• _TASK DIRECTIONS_: Within these entries, which lines include the string "полуприцепы"? Copy each one.

+++ SUPPLIED DATA +++

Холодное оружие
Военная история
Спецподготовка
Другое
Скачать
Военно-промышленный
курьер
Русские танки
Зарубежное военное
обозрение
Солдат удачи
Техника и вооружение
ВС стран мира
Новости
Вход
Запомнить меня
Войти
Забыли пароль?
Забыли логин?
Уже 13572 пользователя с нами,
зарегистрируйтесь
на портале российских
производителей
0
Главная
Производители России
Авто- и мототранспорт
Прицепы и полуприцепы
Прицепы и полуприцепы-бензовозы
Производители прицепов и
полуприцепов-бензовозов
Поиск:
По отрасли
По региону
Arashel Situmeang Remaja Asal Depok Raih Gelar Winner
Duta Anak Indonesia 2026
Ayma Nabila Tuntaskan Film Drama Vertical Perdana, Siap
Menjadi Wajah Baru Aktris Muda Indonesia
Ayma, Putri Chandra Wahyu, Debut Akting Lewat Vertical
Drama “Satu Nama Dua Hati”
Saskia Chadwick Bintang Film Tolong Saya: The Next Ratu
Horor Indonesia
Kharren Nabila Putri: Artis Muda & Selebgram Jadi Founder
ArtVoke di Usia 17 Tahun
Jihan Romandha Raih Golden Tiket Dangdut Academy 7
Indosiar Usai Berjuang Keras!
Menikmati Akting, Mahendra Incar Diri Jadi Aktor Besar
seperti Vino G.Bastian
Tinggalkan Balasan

+++
+++ SUPPLIED DATA +++

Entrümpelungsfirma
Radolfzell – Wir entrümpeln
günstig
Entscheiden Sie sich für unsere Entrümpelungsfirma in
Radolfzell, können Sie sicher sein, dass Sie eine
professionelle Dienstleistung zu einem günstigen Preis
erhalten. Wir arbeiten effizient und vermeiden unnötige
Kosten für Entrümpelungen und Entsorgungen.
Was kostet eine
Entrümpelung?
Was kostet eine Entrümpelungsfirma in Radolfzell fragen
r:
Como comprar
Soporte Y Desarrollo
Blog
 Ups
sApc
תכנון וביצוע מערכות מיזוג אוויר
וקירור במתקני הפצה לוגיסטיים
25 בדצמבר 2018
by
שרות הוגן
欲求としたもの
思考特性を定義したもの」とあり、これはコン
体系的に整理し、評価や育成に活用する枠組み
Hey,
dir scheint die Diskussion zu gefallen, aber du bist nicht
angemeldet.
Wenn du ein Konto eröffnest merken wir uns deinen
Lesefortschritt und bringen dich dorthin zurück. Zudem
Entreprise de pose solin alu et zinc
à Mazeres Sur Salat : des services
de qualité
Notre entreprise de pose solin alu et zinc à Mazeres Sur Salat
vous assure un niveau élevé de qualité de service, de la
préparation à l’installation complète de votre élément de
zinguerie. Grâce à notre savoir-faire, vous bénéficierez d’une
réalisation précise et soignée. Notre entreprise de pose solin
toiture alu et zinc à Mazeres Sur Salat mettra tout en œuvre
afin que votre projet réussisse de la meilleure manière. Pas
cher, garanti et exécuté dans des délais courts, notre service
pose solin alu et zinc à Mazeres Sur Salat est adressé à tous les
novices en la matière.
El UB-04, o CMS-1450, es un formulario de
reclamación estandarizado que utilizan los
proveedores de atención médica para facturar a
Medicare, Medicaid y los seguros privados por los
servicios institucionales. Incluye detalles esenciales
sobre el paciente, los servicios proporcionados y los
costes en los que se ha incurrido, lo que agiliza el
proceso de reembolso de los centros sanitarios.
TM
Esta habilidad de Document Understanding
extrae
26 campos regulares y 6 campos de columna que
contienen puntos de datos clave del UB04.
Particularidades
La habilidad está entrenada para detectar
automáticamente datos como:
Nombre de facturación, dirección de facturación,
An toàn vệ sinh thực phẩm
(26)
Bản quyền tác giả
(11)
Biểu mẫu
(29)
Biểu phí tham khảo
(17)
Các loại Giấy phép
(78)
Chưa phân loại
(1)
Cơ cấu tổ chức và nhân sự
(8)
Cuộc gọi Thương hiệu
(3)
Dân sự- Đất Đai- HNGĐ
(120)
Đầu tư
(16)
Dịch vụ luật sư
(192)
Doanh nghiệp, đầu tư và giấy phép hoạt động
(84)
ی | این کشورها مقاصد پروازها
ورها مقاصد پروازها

+++

• _TASK ANSWER_:
Прицепы и полуприцепы
Прицепы и полуприцепы-бензовозы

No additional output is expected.